* **Your assignment**
Each line below that holds the word "scuole" counts once; state the total number of such lines and nothing else.

* **Data excerpts**
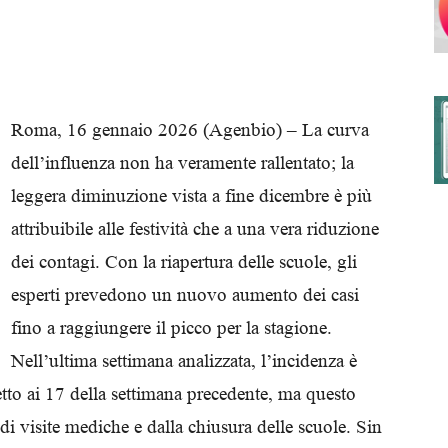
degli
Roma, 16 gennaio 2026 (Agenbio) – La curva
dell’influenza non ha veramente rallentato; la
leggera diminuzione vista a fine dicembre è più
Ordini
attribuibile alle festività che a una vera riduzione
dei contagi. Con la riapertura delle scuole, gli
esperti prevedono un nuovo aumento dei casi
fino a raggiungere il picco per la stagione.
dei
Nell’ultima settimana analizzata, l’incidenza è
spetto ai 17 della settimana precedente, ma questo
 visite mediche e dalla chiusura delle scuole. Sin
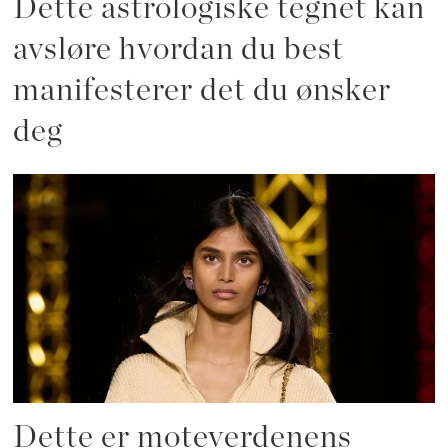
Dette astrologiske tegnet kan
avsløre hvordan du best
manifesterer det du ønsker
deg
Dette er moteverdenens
...
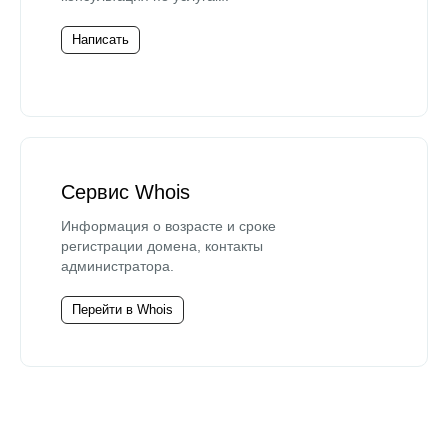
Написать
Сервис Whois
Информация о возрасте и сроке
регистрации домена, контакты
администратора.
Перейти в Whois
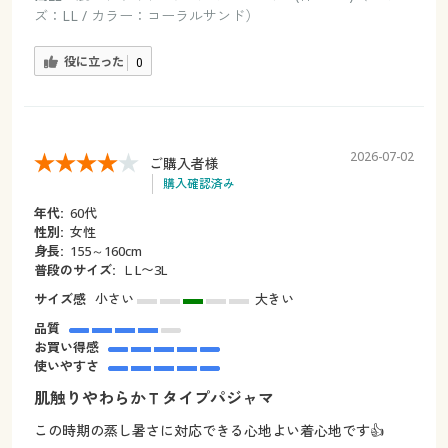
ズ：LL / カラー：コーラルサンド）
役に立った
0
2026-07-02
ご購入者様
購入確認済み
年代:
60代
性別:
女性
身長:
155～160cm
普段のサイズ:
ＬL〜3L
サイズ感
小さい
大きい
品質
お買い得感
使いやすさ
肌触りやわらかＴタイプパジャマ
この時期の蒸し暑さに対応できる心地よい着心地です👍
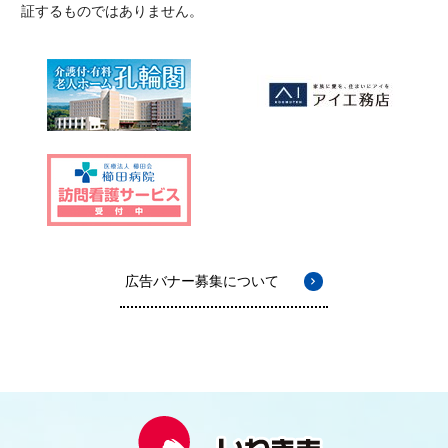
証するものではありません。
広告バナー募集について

* **Exercise answer**
2